> Exercise brief
Retype only the lines from the top of the records to the line with "ring tip: (231, 177)", including that line but none of the pictures.

Per-instance keypoint data
********************

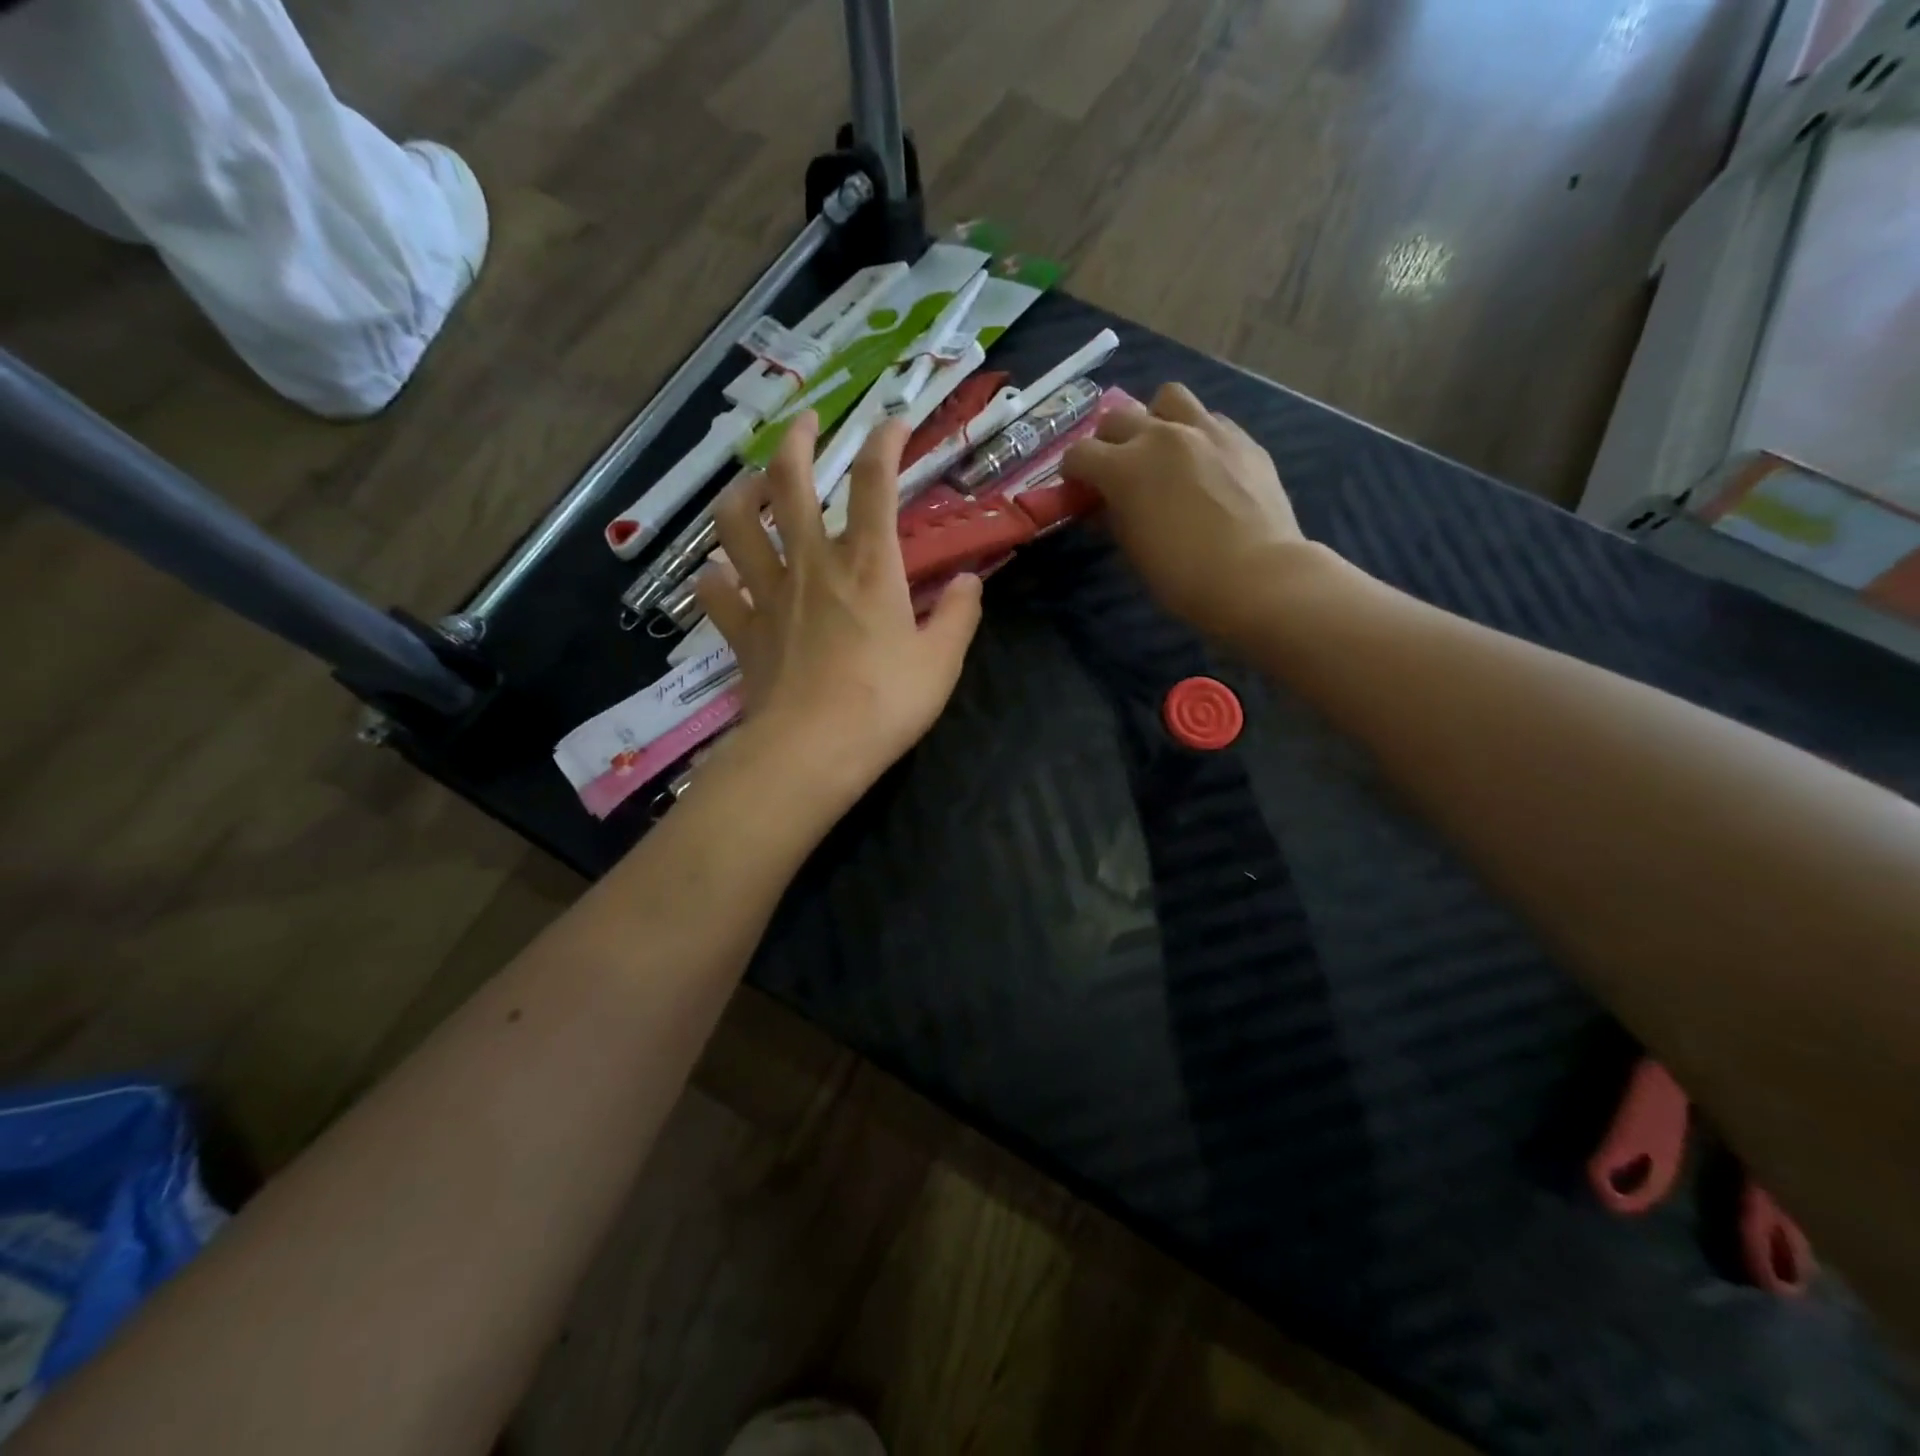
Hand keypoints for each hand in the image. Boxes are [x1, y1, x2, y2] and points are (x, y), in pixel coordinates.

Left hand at [695, 411, 983, 813]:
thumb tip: (968, 583)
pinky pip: (716, 593)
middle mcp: (812, 565)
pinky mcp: (743, 631)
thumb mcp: (941, 662)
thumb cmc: (885, 703)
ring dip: (741, 494)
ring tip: (750, 485)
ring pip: (737, 526)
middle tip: (802, 421)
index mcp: (867, 565)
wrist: (813, 751)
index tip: (892, 420)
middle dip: (796, 441)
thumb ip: (957, 616)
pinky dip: (713, 578)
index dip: (883, 441)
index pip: (874, 483)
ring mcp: (769, 595)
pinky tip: (718, 574)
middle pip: (791, 483)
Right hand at [1064, 383, 1313, 643]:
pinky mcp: (1242, 439)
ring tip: (1162, 448)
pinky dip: (1197, 434)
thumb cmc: (1182, 576)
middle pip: (1117, 418)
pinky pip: (1210, 420)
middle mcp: (1161, 436)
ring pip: (1168, 398)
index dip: (1072, 472)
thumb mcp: (1133, 552)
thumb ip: (1114, 518)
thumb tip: (1105, 507)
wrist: (1256, 576)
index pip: (1079, 454)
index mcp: (1125, 467)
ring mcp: (1206, 431)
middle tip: (1116, 469)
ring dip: (1155, 419)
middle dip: (1107, 442)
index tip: (1078, 489)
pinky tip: (1203, 463)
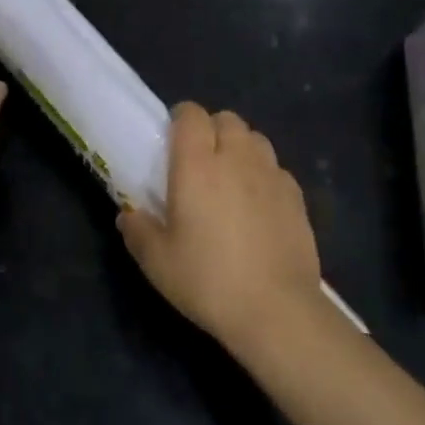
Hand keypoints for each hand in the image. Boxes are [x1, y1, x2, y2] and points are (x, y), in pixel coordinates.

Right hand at [117, 103, 324, 349]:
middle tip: (200, 161)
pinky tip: (258, 203)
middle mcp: (236, 158)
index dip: (181, 118)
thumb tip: (127, 216)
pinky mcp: (296, 196)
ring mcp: (271, 174)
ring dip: (240, 147)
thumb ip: (138, 232)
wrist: (276, 310)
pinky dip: (264, 174)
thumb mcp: (157, 262)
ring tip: (231, 177)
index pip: (191, 114)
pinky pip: (277, 168)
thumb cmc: (208, 280)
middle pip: (227, 119)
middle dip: (212, 129)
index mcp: (197, 164)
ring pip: (255, 138)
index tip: (172, 139)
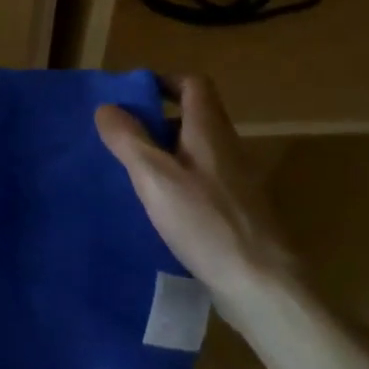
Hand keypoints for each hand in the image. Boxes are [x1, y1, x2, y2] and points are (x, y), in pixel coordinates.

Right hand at [95, 76, 296, 305]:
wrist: (262, 286)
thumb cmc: (206, 222)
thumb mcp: (155, 176)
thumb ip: (128, 139)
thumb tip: (106, 107)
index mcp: (209, 130)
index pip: (194, 84)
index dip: (165, 82)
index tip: (134, 96)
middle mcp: (227, 148)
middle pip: (194, 117)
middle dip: (158, 120)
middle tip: (124, 137)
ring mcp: (237, 182)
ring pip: (197, 152)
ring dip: (167, 153)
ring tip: (134, 173)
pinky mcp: (238, 213)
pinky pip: (203, 182)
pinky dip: (180, 183)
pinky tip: (160, 210)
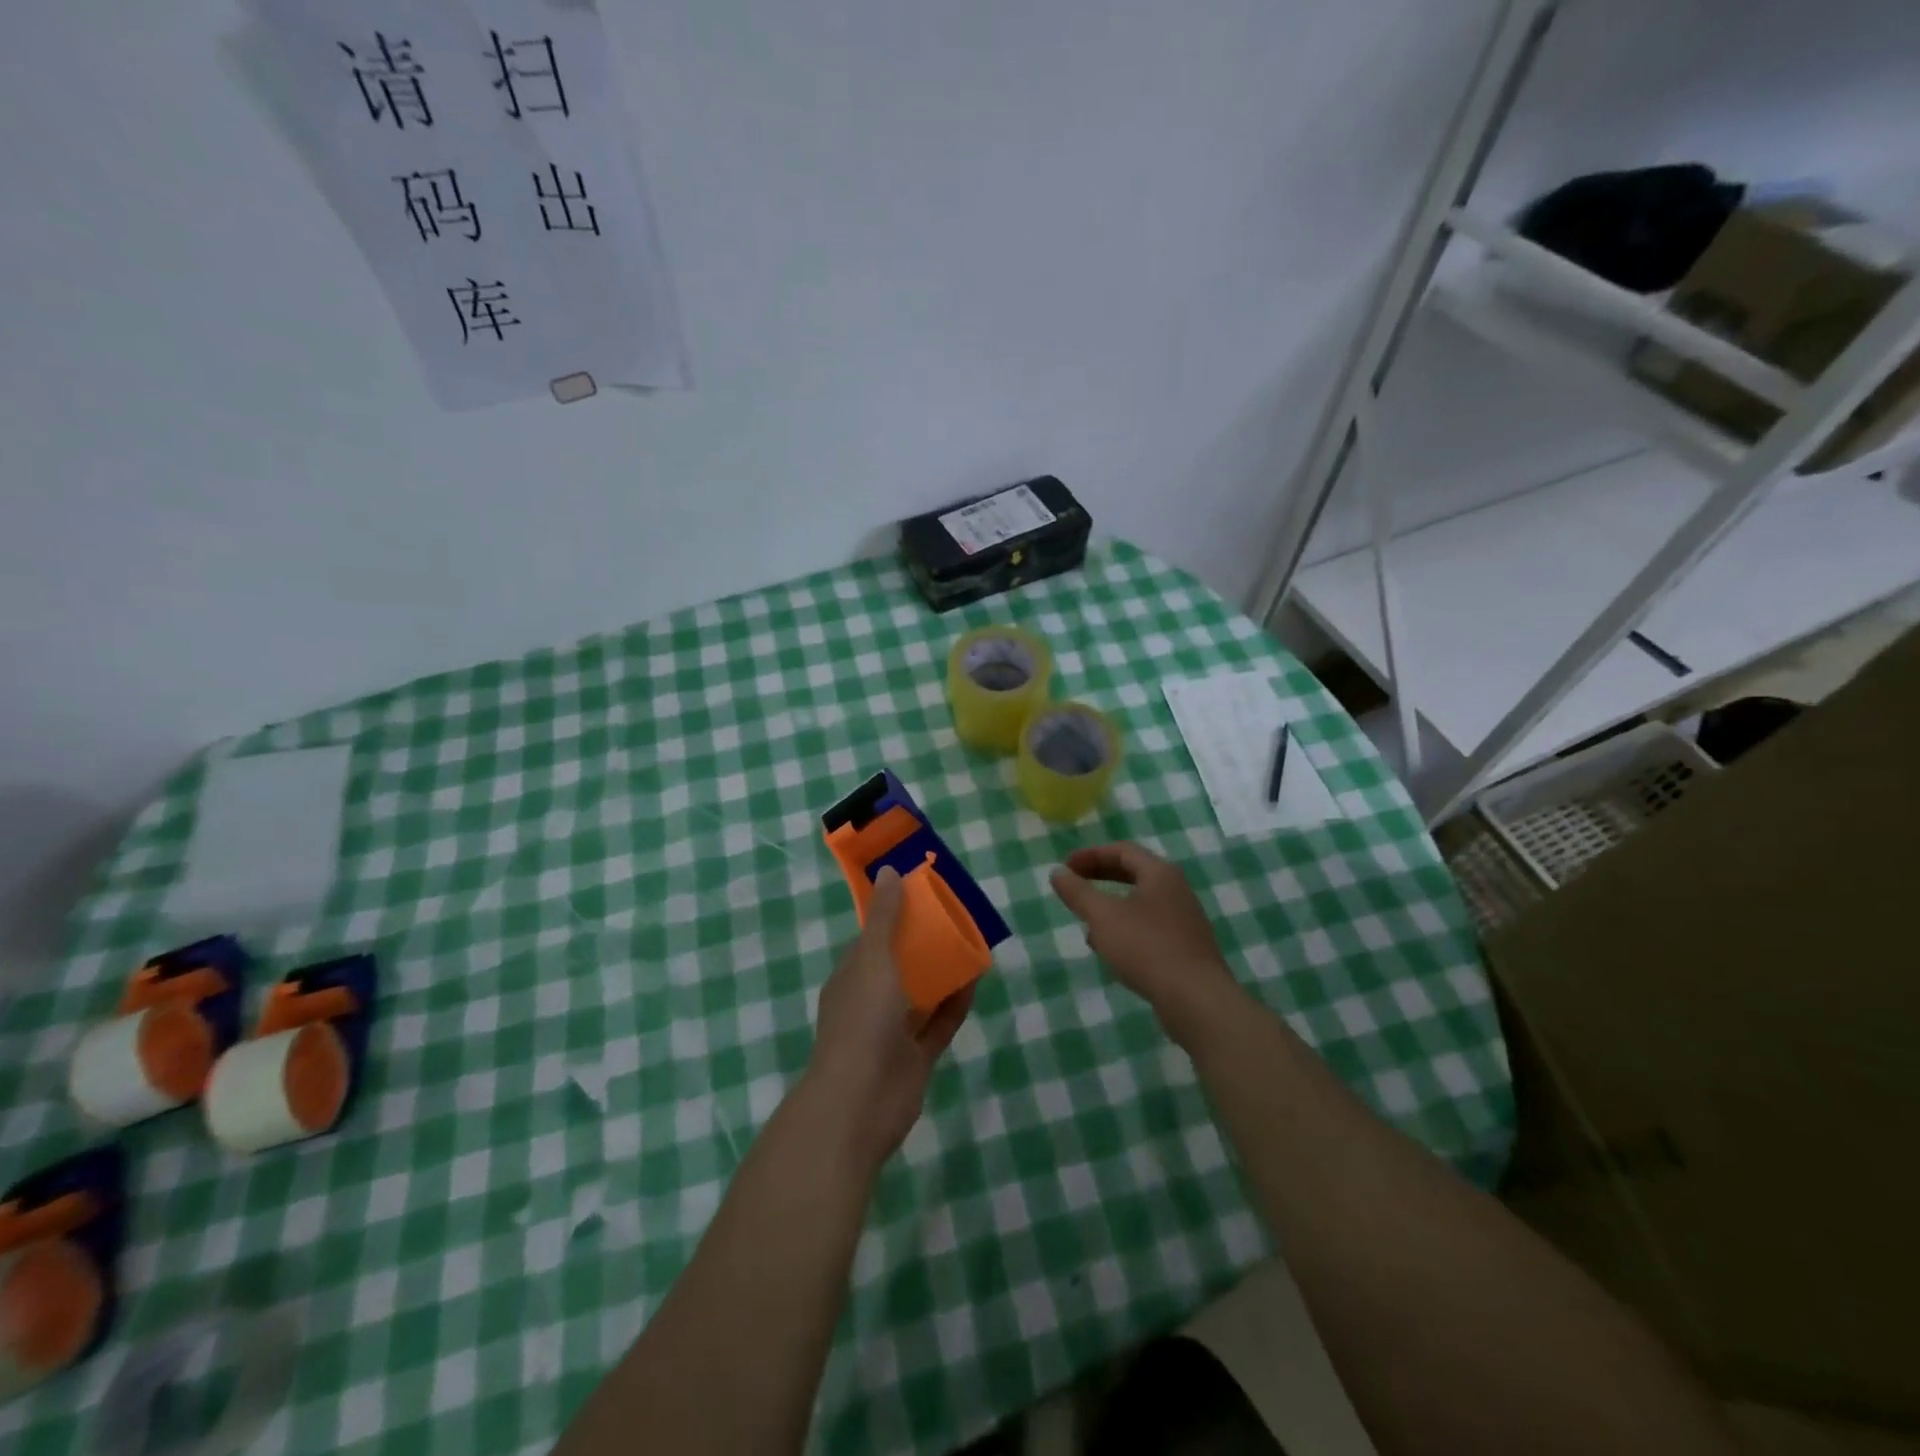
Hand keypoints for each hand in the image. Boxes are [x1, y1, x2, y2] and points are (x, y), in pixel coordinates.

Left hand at [805, 867, 974, 1169]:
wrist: (861, 1102)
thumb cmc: (863, 1020)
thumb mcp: (872, 958)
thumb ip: (884, 917)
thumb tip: (889, 871)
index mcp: (852, 975)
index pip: (873, 937)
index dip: (894, 915)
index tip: (923, 894)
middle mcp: (870, 1000)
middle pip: (900, 964)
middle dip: (924, 943)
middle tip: (955, 917)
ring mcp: (893, 1031)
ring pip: (922, 993)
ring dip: (943, 972)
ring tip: (971, 944)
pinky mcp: (916, 1056)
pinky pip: (940, 1022)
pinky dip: (956, 1003)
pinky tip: (976, 981)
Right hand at [1050, 843, 1240, 1042]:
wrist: (1197, 1000)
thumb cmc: (1146, 948)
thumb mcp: (1103, 917)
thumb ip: (1078, 892)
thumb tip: (1057, 872)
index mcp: (1160, 873)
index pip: (1122, 850)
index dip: (1090, 855)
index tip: (1065, 868)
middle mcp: (1176, 890)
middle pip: (1133, 873)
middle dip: (1100, 877)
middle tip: (1074, 886)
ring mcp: (1184, 920)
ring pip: (1140, 902)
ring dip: (1111, 907)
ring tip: (1087, 924)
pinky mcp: (1185, 947)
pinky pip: (1149, 927)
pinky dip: (1126, 929)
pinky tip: (1111, 951)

********************

> Reply to the exercise
Hand keypoints for each hand in the image. Boxes are [x1, y1, x2, y2] and points are (x, y), in pixel coordinates.

Left hand at [695, 411, 983, 813]:
thumb tip: (968, 583)
pinky pip: (716, 593)
middle mcp: (812, 565)
pinky mcp: (743, 631)
thumb mcp: (941, 662)
thumb cmc: (885, 703)
ring dip: (741, 494)
ring tip: (750, 485)
ring pip: (737, 526)
middle tip: (802, 421)
index mcp: (867, 565)
wrist: (813, 751)
index tip: (892, 420)
middle dip: (796, 441)
thumb ip: (957, 616)
pinky dip: (713, 578)
index dip: (883, 441)
index pip: (874, 483)
ring mcp: (769, 595)
pinky tip: (718, 574)
middle pip: (791, 483)
Right hand at [1064, 383, 1313, 643]:
pinky mcp: (1242, 439)
ring tip: (1162, 448)
pinky dip: (1197, 434)
thumb cmc: (1182, 576)
middle pip: (1117, 418)
pinky pip: (1210, 420)
middle mcp: (1161, 436)
ring pip: (1168, 398)
index dip: (1072, 472)
thumb mcp: (1133, 552)
thumb ip: (1114, 518)
thumb tip: (1105, 507)
wrist: (1256, 576)
index pip: (1079, 454)
index mcp: (1125, 467)
ring mcp: (1206, 431)
middle tip: (1116, 469)
ring dip: (1155, 419)
middle dip: (1107, 442)
index tip: (1078, 489)
pinky tip: (1203, 463)
Hand keypoints for each hand in the image. Boxes are [x1, y1, x2, y2] and points are (x, y), in pixel coordinates.

Right hand at [117, 103, 324, 349]:
middle tip: (200, 161)
pinky tip: (258, 203)
middle mcp: (236, 158)
index dip: (181, 118)
thumb tip: (127, 216)
pinky mcp: (296, 196)
ring mcp: (271, 174)
ring dip: (240, 147)
thumb ip: (138, 232)
wrist: (276, 310)
pinky dip: (264, 174)
thumb mcp: (157, 262)
ring tip: (231, 177)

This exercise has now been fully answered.